Il ne supporte pas qu’elle puisse contrôler sa vie. Mais contrôler quoi ? Qui ?
Léa a simplement changer de métier
. Elle est toujours la même.
Certes, son nouveau job n’est pas banal, écrivain à succès de surcroît
. Rapport de pouvoir entre Léa et Karine : cette dernière semble avoir toujours aussi dominé Léa. Elle se croit supérieure à Léa. Ses moqueries ne sont pas innocentes. On perçoit qu’elle sous-estime la valeur réelle de Léa. Il en est de même avec son mari Francis : elle n’est jamais loin de le dévaloriser.

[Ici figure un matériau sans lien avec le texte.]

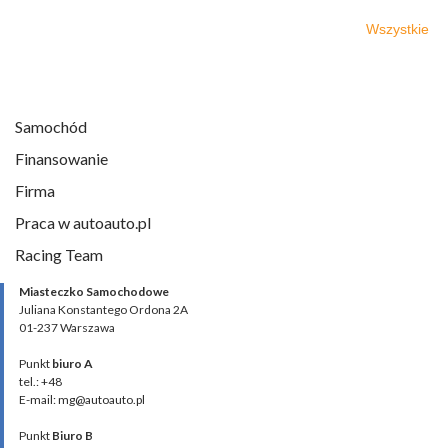
Wszystkie
Samochód
Finansowanie
Firma
Praca w autoauto.pl
Racing Team
Miasteczko Samochodowe
Juliana Konstantego Ordona 2A
01-237 Warszawa
Punkt
biuro A
tel.: +48
E-mail: mg@autoauto.pl
Punkt
Biuro B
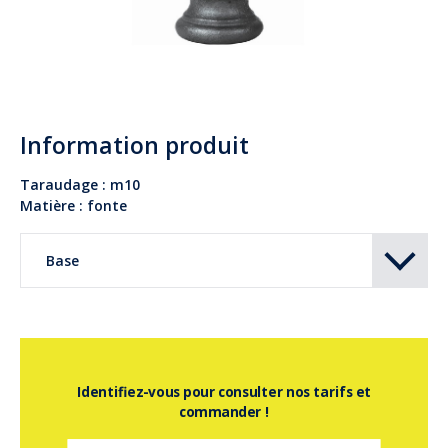
Information produit
Taraudage : m10
Matière : fonte
Base
Identifiez-vous pour consulter nos tarifs et
commander !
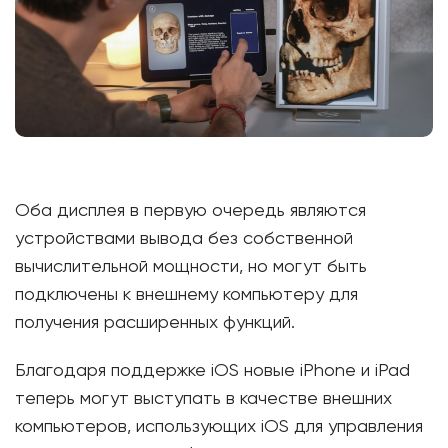
Оба дисплея в первую очередь являются
устройствами вывода без собственной
вычислительной мощности, но могут быть
подключены к внешнему компьютеру для
получения расширенных функций.
Благодаря поддержке iOS новые iPhone и iPad
теперь могут выступать в качестве внешних
компьютеров, использующих iOS для управления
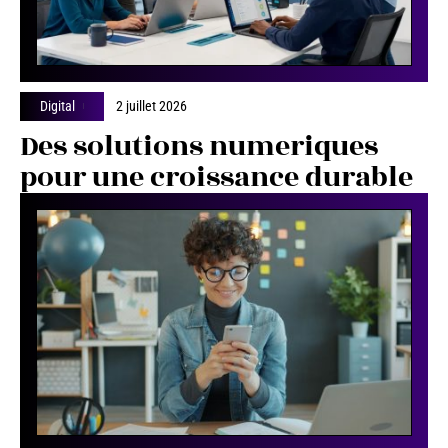
Digital
2 juillet 2026
Des solutions numeriques
pour une croissance durable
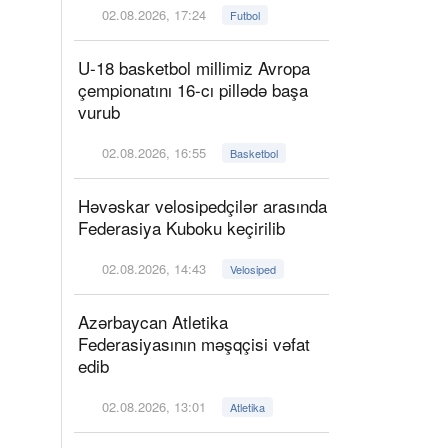
02.08.2026, 17:24
Futbol
U-18 basketbol millimiz Avropa
çempionatını 16-cı pillədə başa
vurub
02.08.2026, 16:55
Basketbol
Həvəskar velosipedçilər arasında
Federasiya Kuboku keçirilib
02.08.2026, 14:43
Velosiped
Azərbaycan Atletika
Federasiyasının məşqçisi vəfat
edib
02.08.2026, 13:01
Atletika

Jalouse, frustrée, elle choisira aussi la fuite avec reproches. Au lieu d’encenser, d’accompagner, Léa dans son succès, Marc, Karine et Francis lui reprocheront son succès
.
Daniel Cohen, le réalisateur, protège Léa en évitant que celle-ci prenne la grosse tête. Cependant, il ne parvient pas à me faire aimer ses personnages. Hormis Léa trop effacée, tous sont désagréables. Si les amis étaient dans l’incompréhension, j’étais aussi dans l’incompréhension de leurs comportements. Ça devenait insupportable. Etait-ce le but du réalisateur ? Dans ce cas, mission accomplie. Mais le risque c’est de mettre à distance le spectateur. Moi, je suis resté à distance. J’ai regardé tout ce petit monde mesquin en retrait. J’étais juste content pour Léa. Mais à distance. Aucune envie de la prendre dans mes bras. Le jeu même de Léa ne parvenait pas à m’émouvoir. La faute à qui ? Au réalisateur sans doute. A une réalisation assez froide, à quelques dialogues lourdingues, à des portraits qui manquaient de caractère. Ça frisait par moment la caricature. J’ai aussi apprécié les scènes où Karine et Francis cherchent à devenir artistes, s’essayent pour réussir un bon coup. Mais à distance. J’ai été attentionné par la tirade de Karine sur l’aveuglement. Je peux comprendre que l’on ne comprenne pas un succès. Nous sommes tous dans ce raisonnement. Combien d’entre nous critiquons tel ou tel artiste que nous n’aimons pas. Ne disons-nous pas « Comment se fait-il qu’il (elle) ait du succès ? » « Il (elle) est pistonné(e) ! » « C’est nul ce qu’il (elle) chante ». Je salue la prestation de Vincent Cassel qui ne cabotine pas et qui interprète un type lambda simple employé nourri de clichés grossiers sur les artistes. Si morale il y a : on ne s’improvise pas artiste. C’est un état d’esprit. C’est viscéral. Ce n'est pas donné à tout le monde.